== Segment start ==

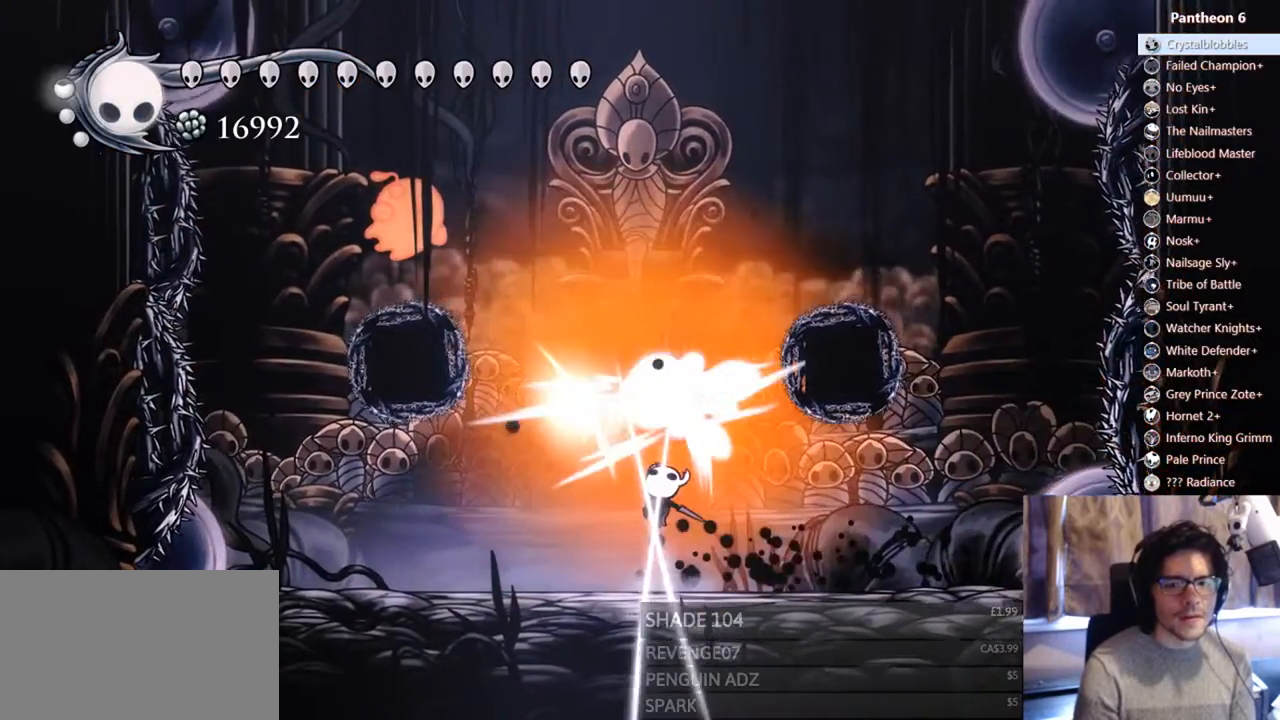
{"dt_ms": 500, "buttons": [], "left_stick": "center", "right_stick": "center", "events": [[33, "A", "up"], [100, "X", "up"], [167, "DPAD_LEFT", "up"], [267, "DPAD_UP", "up"]]}
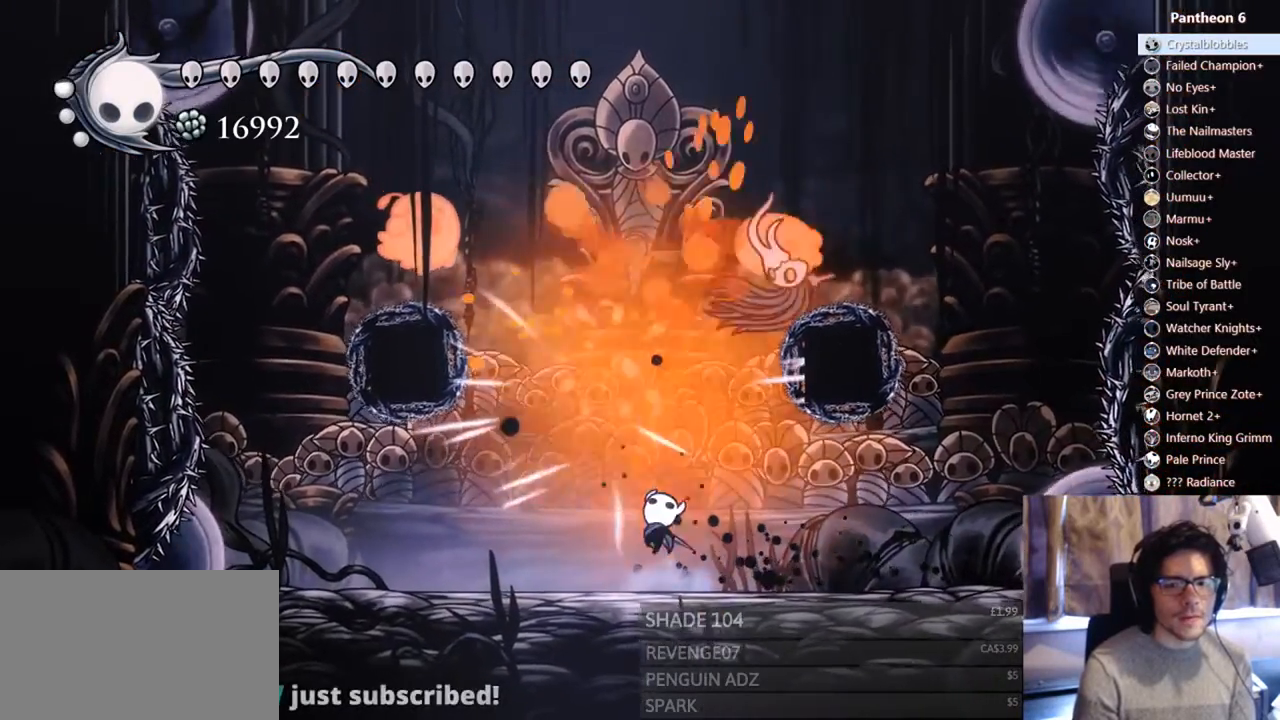
{"dt_ms": 500, "buttons": ["A", "X"], "left_stick": "center", "right_stick": "center", "events": [[267, "DPAD_LEFT", "down"], [333, "A", "down"], [467, "DPAD_LEFT", "up"], [500, "X", "down"]]}
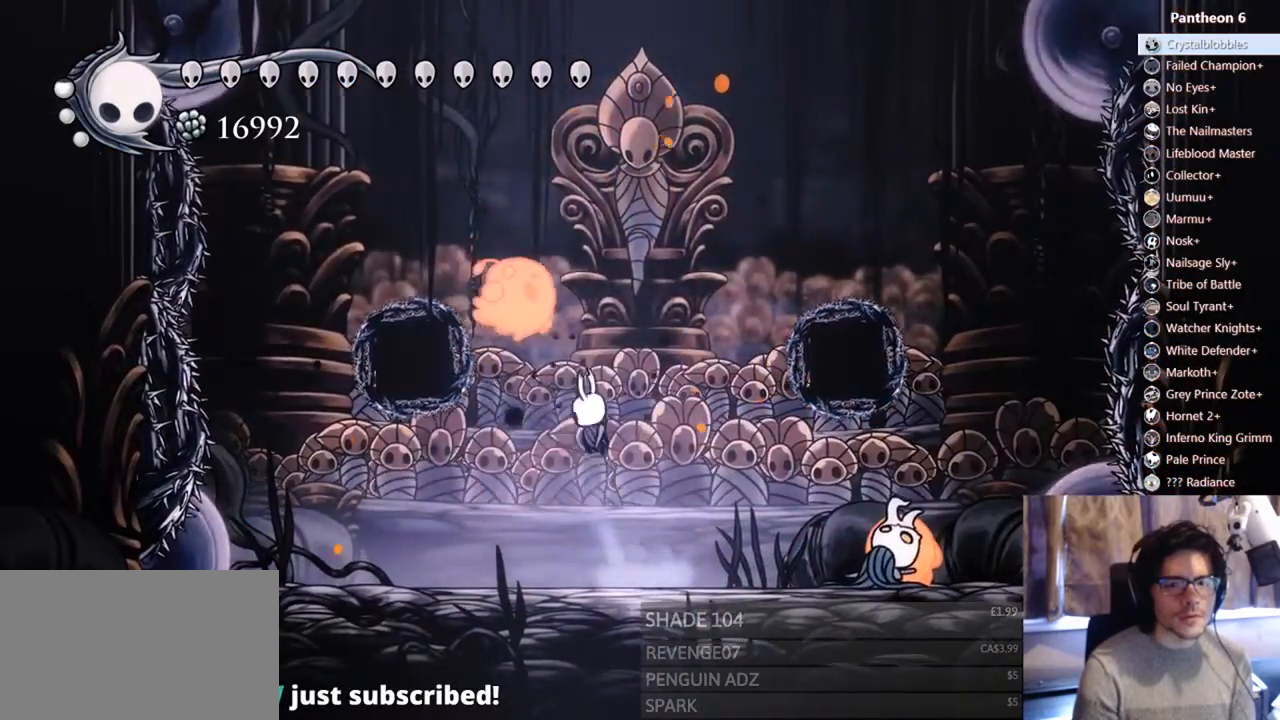
{"dt_ms": 500, "buttons": [], "left_stick": "center", "right_stick": "center", "events": [[133, "DPAD_RIGHT", "down"], [167, "A", "up"], [200, "X", "up"], [433, "DPAD_RIGHT", "up"]]}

== Segment end ==

**Goal of the exercise:**
Copy the material shown above in full and exactly. Skip the pictures.

**Answer for the task:**
{"dt_ms": 500, "buttons": [], "left_stick": "center", "right_stick": "center", "events": [[33, "A", "up"], [100, "X", "up"], [167, "DPAD_LEFT", "up"], [267, "DPAD_UP", "up"]]}
{"dt_ms": 500, "buttons": ["A", "X"], "left_stick": "center", "right_stick": "center", "events": [[267, "DPAD_LEFT", "down"], [333, "A", "down"], [467, "DPAD_LEFT", "up"], [500, "X", "down"]]}
{"dt_ms": 500, "buttons": [], "left_stick": "center", "right_stick": "center", "events": [[133, "DPAD_RIGHT", "down"], [167, "A", "up"], [200, "X", "up"], [433, "DPAD_RIGHT", "up"]]}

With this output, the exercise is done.